5. Strengthen health facility capacity: The survey showed that only 52% of children received treatment at a health facility. Efforts should be made to improve access to healthcare facilities and ensure that they are equipped to provide quality maternal health services, including malaria prevention and treatment.

By implementing these recommendations, access to maternal health can be improved, leading to a reduction in the prevalence of malaria and its associated morbidity and mortality in South Sudan.
AI Innovations Methodology
To improve access to maternal health in South Sudan, here are some potential recommendations:

1. Increase the distribution and utilization of insecticide-treated nets (ITNs) among pregnant women and children under five. This can be done through targeted distribution campaigns, ensuring that every household has access to ITNs, and conducting awareness campaigns to promote their use.

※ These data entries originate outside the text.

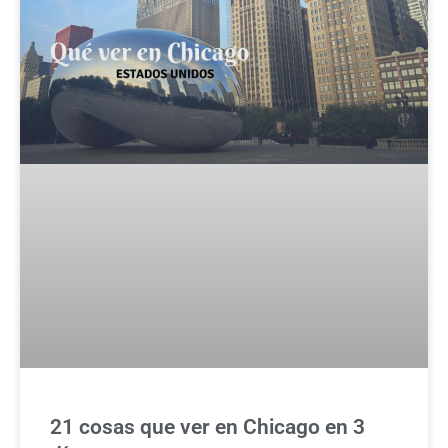
21 cosas que ver en Chicago en 3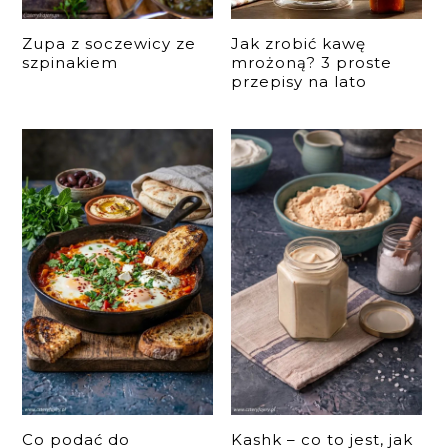
Zupa z soczewicy ze
Jak zrobić kawę
szpinakiem
mrożoną? 3 proste
przepisy na lato
Co podać do
Kashk – co to jest, jak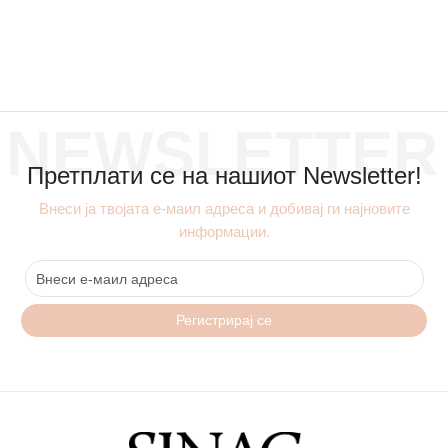
NEWSLETTER
Претплати се на нашиот Newsletter!
Внеси ја твојата е-маил адреса и добивај ги најновите
информации.
Регистрирај се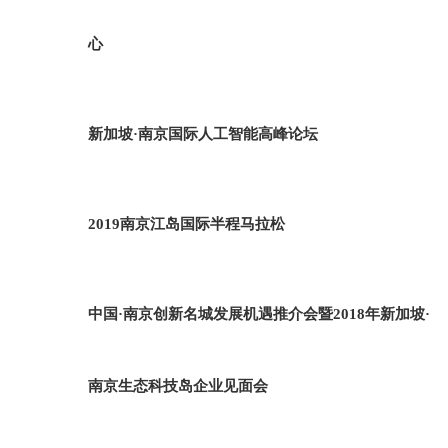
心
新加坡·南京国际人工智能高峰论坛
2019南京江岛国际半程马拉松
中国·南京创新名城发展机遇推介会暨2018年新加坡·
南京生态科技岛企业见面会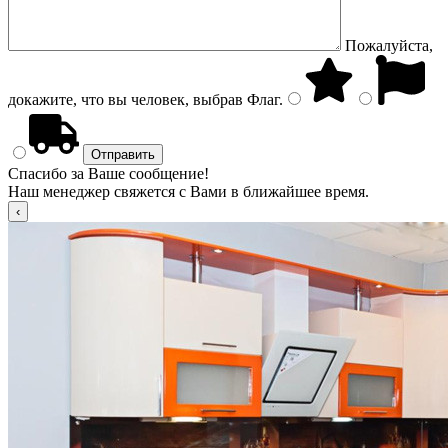
Пожалуйста,
докажите, что вы человек, выбрав
Флаг
.
Спасибо за Ваше сообщение!
Наш менеджер свяжется с Вами в ближайшее время.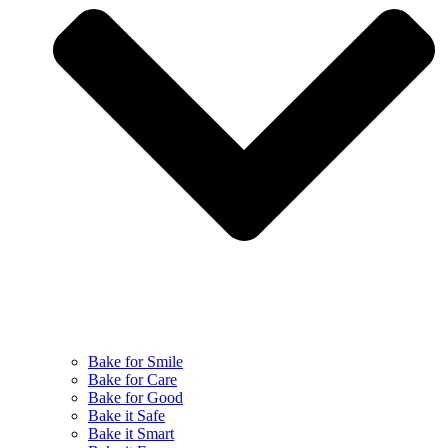
Bake for Smile
Bake for Care
Bake for Good
Bake it Safe
Bake it Smart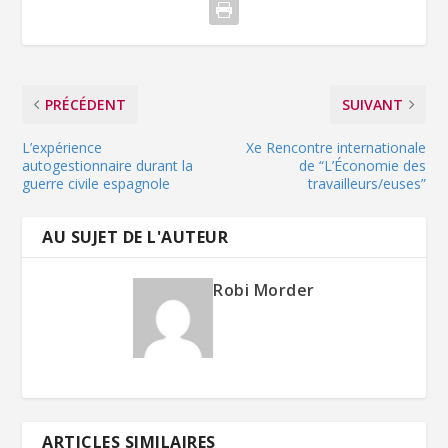
PRÉCÉDENT
SUIVANT
L’expérience
Xe Rencontre internationale
autogestionnaire durant la
de “L’Économie des
guerre civile espagnole
travailleurs/euses”
AU SUJET DE L'AUTEUR
Robi Morder
ARTICLES SIMILAIRES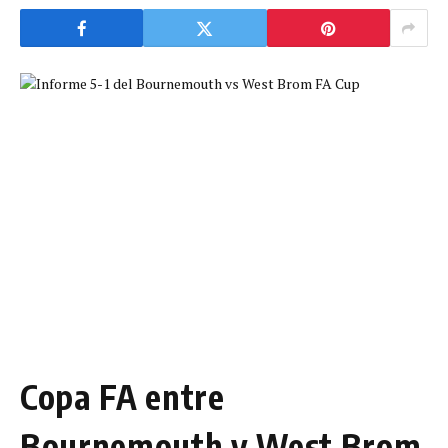
Copa FA entre
Bournemouth y West Brom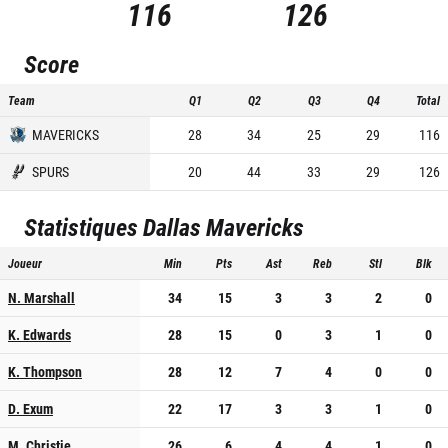
116
126
Score
Team
Q1
Q2
Q3
Q4
Total
MAVERICKS
28
34
25
29
116
SPURS
20
44
33
29
126
Statistiques
Dallas Mavericks
Joueur
Min
Pts
Ast
Reb
Stl
Blk
N. Marshall
34
15
3
3
2
0
K. Edwards
28
15
0
3
1
0
K. Thompson
28
12
7
4
0
0
D. Exum
22
17
3
3
1
0
M. Christie
26
6
4
4
1
0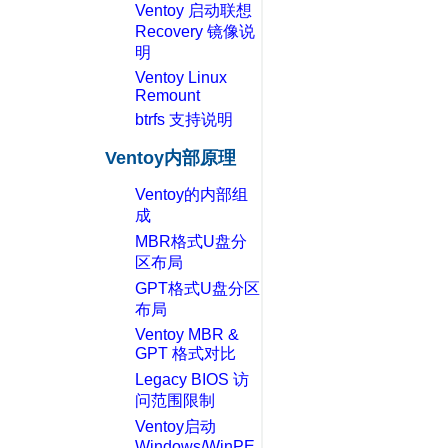
Ventoy 启动联想
Recovery 镜像说
明
Ventoy Linux
Remount
btrfs 支持说明
Ventoy内部原理
Ventoy的内部组
成
MBR格式U盘分
区布局
GPT格式U盘分区
布局
Ventoy MBR &
GPT 格式对比
Legacy BIOS 访
问范围限制
Ventoy启动
Windows/WinPE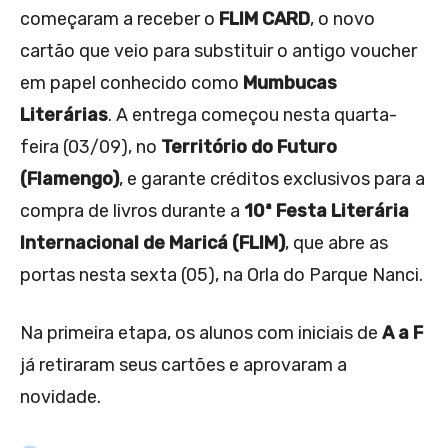
começaram a receber o
FLIM CARD
, o novo
cartão que veio para substituir o antigo voucher
em papel conhecido como
Mumbucas
Literárias
. A entrega começou nesta quarta-
feira (03/09), no
Território do Futuro
(Flamengo)
, e garante créditos exclusivos para a
compra de livros durante a
10ª Festa Literária
Internacional de Maricá (FLIM)
, que abre as
portas nesta sexta (05), na Orla do Parque Nanci.
Na primeira etapa, os alunos com iniciais de
A a F
já retiraram seus cartões e aprovaram a
novidade.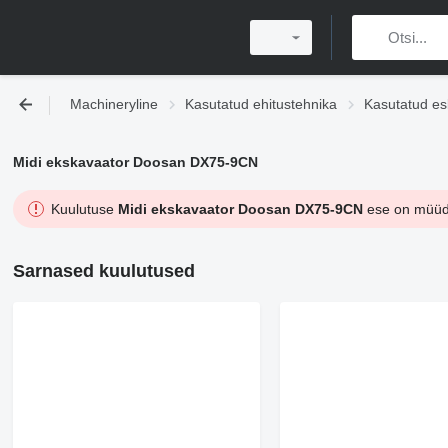
Machineryline
Kasutatud ehitustehnika
Kasutatud es
Midi ekskavaator Doosan DX75-9CN
Kuulutuse
Midi ekskavaator Doosan DX75-9CN
ese on müüdu
Sarnased kuulutused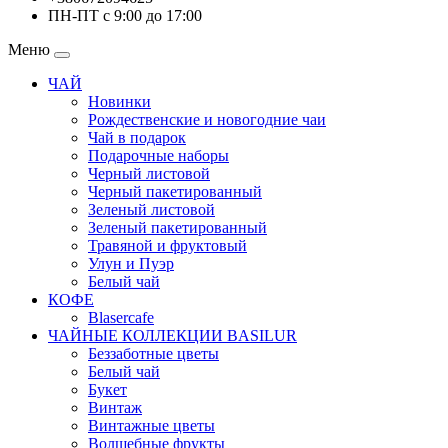
ПН-ПТ с 9:00 до 17:00
Меню
ЧАЙ
Новинки
Рождественские и новогодние чаи
Чай в подарок
Подарочные наборы
Черный листовой
Черный пакетированный
Зеленый листовой
Зеленый пакетированный
Травяной и фруктовый
Улун и Пуэр
Белый чай
КОФЕ
Blasercafe
ЧАЙНЫЕ КОЛЛЕКЦИИ BASILUR
Беззаботные цветы
Белый чай
Букет
Винтаж
Винтажные цветы
Волшебные фрукты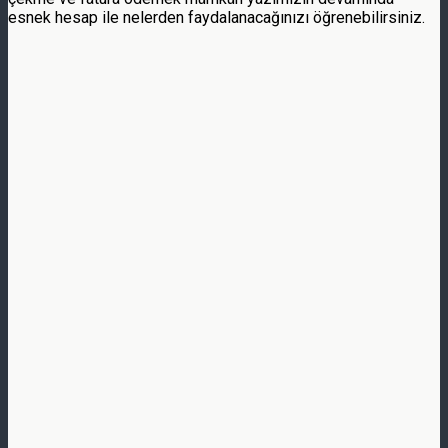
esnek hesap ile nelerden faydalanacağınızı öğrenebilirsiniz.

2. Strengthen the coverage and utilization of indoor residual spraying (IRS) to control mosquito populations. This involves spraying insecticides on the walls and ceilings of houses to kill mosquitoes and reduce malaria transmission.

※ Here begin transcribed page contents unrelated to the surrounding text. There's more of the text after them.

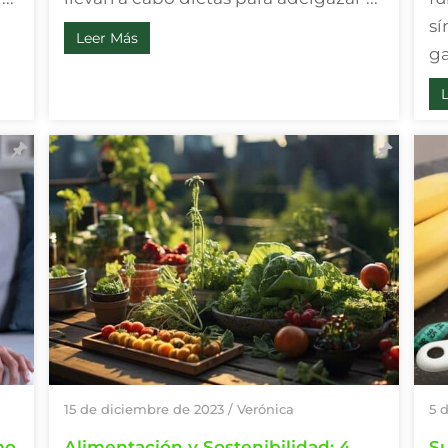
sí
Leer Más
ga
15 de diciembre de 2023
/
Verónica
5 
mo
Alimentación y Sostenibilidad: 4
S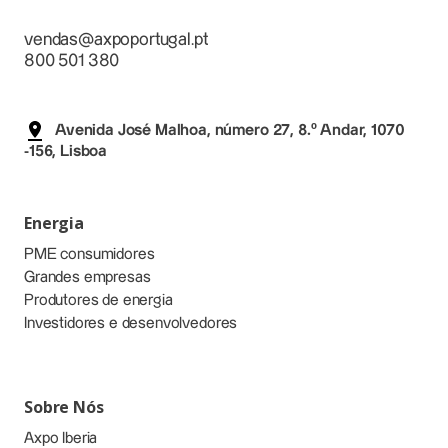
vendas@axpoportugal.pt
800 501 380
Avenida José Malhoa, número 27, 8.º Andar, 1070
-156, Lisboa
Energia
PME consumidores
Grandes empresas
Produtores de energia
Investidores e desenvolvedores
Sobre Nós
Axpo Iberia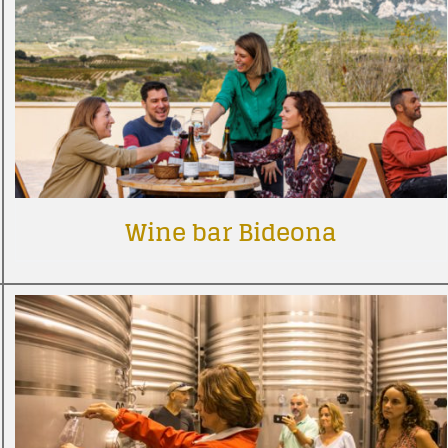
Wine bar Bideona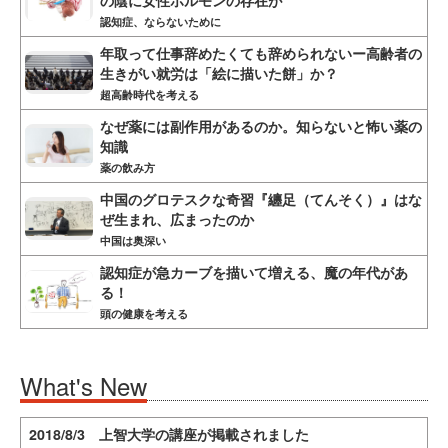
認知症、ならないために
年取って仕事辞めたくても辞められないー高齢者の
生きがい就労は「絵に描いた餅」か？
超高齢時代を考える
なぜ薬には副作用があるのか。知らないと怖い薬の
知識
薬の飲み方
中国のグロテスクな奇習『纏足（てんそく）』はな
ぜ生まれ、広まったのか
中国は奥深い
認知症が急カーブを描いて増える、魔の年代があ
る！
頭の健康を考える
What's New
2018/8/3 上智大学の講座が掲載されました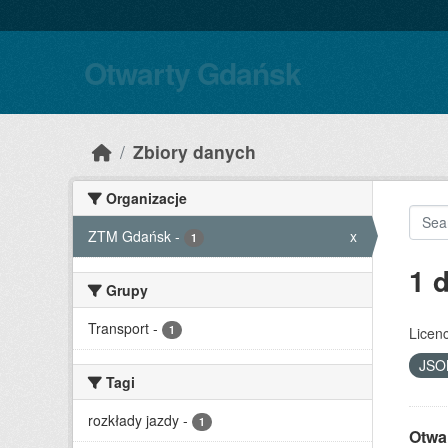
Skip to main content
Otwarty Gdańsk
Zbiory danych
Organizacje
ZTM Gdańsk
-
x
1
1 
Grupy
Transport
-
1
Licenc
JS
Tagi
rozkłady jazdy
-
1
Otwa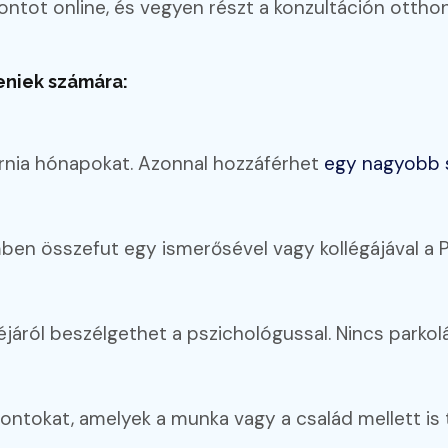
ontot online, és vegyen részt a konzultáción otthon
eniek számára:
árnia hónapokat. Azonnal hozzáférhet
egy nagyobb 
mben összefut egy ismerősével vagy kollégájával a P
áról beszélgethet a pszichológussal. Nincs parkolási
ontokat, amelyek a munka vagy a család mellett is 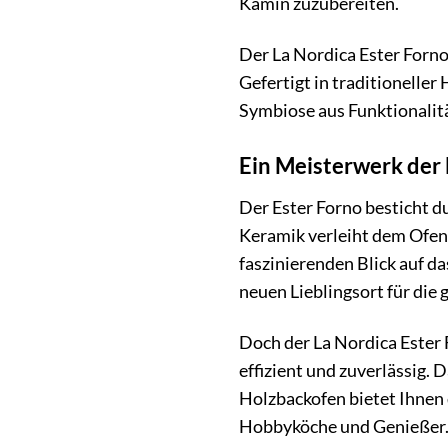
Kamin zuzubereiten.
Der La Nordica Ester Forno 
Gefertigt in traditionelle
Symbiose aus Funktionalitä
Ein Meisterwerk der 
Der Ester Forno besticht d
Keramik verleiht dem Ofen 
faszinierenden Blick auf 
neuen Lieblingsort für die 
Doch der La Nordica Ester 
effizient und zuverlässig. 
Holzbackofen bietet Ihnen d
Hobbyköche und Genießer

3. Improve access to antenatal care (ANC) services for pregnant women. This can be achieved by increasing the number of ANC clinics, ensuring availability of essential supplies and medications, and providing training to healthcare providers on maternal health services.

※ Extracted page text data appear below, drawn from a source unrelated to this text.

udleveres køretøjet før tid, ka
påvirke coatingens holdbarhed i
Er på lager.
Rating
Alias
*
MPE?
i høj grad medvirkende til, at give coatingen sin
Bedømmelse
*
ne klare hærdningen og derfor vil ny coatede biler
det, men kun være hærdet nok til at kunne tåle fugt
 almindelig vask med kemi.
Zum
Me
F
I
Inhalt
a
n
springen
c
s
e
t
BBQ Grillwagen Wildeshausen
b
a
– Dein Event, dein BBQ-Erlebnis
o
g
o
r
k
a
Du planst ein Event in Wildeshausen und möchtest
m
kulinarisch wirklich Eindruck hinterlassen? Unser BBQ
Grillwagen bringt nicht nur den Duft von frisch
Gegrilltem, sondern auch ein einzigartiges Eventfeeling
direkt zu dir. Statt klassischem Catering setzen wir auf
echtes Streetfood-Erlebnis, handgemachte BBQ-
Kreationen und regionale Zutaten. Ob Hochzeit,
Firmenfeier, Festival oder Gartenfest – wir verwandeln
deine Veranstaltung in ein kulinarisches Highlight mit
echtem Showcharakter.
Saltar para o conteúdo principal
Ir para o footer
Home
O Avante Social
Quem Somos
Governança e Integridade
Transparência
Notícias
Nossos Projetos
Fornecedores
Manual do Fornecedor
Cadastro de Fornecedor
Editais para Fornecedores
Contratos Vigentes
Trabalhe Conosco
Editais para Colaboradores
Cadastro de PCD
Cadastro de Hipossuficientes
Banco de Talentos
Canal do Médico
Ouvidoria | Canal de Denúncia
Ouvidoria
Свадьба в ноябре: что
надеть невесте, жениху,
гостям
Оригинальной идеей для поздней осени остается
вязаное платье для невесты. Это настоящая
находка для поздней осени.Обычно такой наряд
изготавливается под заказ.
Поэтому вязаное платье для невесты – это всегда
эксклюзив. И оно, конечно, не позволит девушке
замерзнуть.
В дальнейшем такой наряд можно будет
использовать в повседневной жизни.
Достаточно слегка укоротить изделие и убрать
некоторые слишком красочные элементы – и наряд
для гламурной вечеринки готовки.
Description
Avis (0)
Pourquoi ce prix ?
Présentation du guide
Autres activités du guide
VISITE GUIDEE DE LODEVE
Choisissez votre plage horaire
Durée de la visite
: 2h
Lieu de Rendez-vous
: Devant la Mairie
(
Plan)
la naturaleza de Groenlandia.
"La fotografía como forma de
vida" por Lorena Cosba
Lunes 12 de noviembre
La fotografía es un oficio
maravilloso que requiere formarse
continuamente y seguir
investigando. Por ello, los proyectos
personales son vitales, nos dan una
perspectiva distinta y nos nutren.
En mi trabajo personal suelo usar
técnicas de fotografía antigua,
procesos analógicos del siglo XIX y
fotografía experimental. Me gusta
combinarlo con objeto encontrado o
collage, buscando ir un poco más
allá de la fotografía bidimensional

4. Enhance community-based interventions and behavior change communication. This includes educating communities about the importance of ANC visits, ITN use, and early recognition of danger signs during pregnancy. Community health workers can play a crucial role in delivering these messages and providing basic maternal health services.

To simulate the impact of these recommendations on improving access to maternal health, a methodology could include the following steps:

1. Collect baseline data: Conduct a survey similar to the Malaria Indicator Survey mentioned in the description to gather information on the current status of maternal health access, including the utilization of ITNs, ANC services, and knowledge levels.

2. Define indicators: Identify specific indicators that will be used to measure the impact of the recommendations, such as the percentage of pregnant women with access to ITNs, the number of ANC visits per pregnant woman, and the knowledge level of community members regarding maternal health.

3. Implement interventions: Introduce the recommended interventions, such as distributing ITNs, strengthening ANC services, and conducting community-based education programs. Ensure that these interventions are implemented consistently and reach the target population.

4. Monitor and evaluate: Continuously monitor the implementation of the interventions and collect data on the selected indicators. This can be done through surveys, interviews, and routine data collection from healthcare facilities.

5. Analyze data: Analyze the collected data to assess the impact of the interventions on the selected indicators. Compare the post-intervention data with the baseline data to determine any improvements in access to maternal health.

6. Adjust and refine: Based on the analysis of the data, make adjustments to the interventions if necessary. Identify areas that require further improvement and refine the strategies accordingly.

7. Repeat the process: Conduct regular assessments to track the progress over time and make further improvements as needed. This iterative process will help ensure continuous improvement in access to maternal health.

By following this methodology, it will be possible to simulate the impact of the recommended interventions on improving access to maternal health in South Sudan.